8 daarom zegt de Oppermachtige Here: Ik zal tegen u optreden en u voor de ogen van alle volken straffen.
9 Om de vreselijke zonden die u hebt bedreven, zal Ik u zwaarder straffen dan ooit is gebeurd of nog zal gebeuren.
10 Vaders zullen hun eigen kinderen opeten en kinderen hun vaders. Zij die het overleven, zullen voor straf over de hele wereld worden verspreid.
11 Want dit verzeker Ik u: omdat u mijn tempel hebt verontreinigd met afgodsbeelden en goddeloze praktijken, zal Ik u niet sparen noch medelijden met u hebben.
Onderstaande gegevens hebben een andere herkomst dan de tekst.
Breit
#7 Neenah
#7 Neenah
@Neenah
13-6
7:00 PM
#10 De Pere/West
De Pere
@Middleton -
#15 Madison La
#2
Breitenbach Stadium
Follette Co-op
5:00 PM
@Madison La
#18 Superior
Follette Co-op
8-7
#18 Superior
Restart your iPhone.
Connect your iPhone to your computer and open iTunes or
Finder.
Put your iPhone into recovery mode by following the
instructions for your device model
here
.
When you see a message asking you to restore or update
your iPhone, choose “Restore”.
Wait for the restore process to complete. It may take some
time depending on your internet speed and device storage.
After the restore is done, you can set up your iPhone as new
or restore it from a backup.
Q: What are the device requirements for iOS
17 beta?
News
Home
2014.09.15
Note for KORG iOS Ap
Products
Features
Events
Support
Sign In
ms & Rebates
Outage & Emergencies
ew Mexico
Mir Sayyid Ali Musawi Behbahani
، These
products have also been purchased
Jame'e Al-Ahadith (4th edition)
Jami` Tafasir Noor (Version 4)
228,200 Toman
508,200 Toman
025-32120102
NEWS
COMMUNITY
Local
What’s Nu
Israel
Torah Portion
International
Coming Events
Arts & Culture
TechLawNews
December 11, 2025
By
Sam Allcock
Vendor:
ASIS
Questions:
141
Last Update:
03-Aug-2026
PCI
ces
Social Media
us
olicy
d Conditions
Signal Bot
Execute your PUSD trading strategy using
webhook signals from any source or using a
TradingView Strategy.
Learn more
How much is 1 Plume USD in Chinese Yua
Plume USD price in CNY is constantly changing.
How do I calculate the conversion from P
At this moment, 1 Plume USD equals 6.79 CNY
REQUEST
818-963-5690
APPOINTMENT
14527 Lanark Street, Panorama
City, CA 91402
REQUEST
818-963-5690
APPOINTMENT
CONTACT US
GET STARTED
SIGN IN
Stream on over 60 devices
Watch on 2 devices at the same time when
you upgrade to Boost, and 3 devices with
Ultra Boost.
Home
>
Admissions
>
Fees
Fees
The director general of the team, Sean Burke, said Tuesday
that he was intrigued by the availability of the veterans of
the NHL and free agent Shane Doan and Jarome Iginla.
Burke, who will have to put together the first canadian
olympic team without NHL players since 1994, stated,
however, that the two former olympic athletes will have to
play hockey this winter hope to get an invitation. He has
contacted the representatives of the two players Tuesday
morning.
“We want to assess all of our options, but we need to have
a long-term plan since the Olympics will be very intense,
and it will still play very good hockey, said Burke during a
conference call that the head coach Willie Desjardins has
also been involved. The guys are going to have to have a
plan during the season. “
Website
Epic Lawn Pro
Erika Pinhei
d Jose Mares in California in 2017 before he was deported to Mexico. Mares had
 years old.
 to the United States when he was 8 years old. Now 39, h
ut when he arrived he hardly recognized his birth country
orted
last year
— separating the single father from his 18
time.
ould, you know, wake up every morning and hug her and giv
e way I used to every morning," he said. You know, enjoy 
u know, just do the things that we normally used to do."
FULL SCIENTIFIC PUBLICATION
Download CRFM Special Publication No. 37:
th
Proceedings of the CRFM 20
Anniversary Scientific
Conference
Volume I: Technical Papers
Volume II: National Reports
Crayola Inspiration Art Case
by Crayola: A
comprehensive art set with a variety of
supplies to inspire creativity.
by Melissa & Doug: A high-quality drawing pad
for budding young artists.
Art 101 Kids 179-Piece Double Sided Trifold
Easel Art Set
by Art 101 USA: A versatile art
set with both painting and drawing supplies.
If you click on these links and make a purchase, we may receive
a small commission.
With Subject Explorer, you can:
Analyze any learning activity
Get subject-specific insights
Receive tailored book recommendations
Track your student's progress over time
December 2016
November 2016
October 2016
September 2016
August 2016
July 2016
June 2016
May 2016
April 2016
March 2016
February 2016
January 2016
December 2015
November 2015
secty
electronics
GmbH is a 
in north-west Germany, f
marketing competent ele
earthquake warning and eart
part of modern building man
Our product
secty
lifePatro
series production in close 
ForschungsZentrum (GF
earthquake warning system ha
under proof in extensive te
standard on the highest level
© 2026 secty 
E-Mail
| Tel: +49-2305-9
12 Eenderde van u zal sterven door hongersnood en ziekten, eenderde zal buiten de stad worden afgeslacht door de vijand en eenderde zal Ik door de wind uiteen laten blazen, achterna gezeten door het zwaard van de vijand.
13 Pas dan zal mijn toorn tot rust komen. Dan zal ook heel Israël weten dat Ik mijn dreigementen uitvoer.
14 Zo zal Ik u te kijk zetten voor de u omringende volken en voor iedereen die langs de ruïnes van uw land trekt.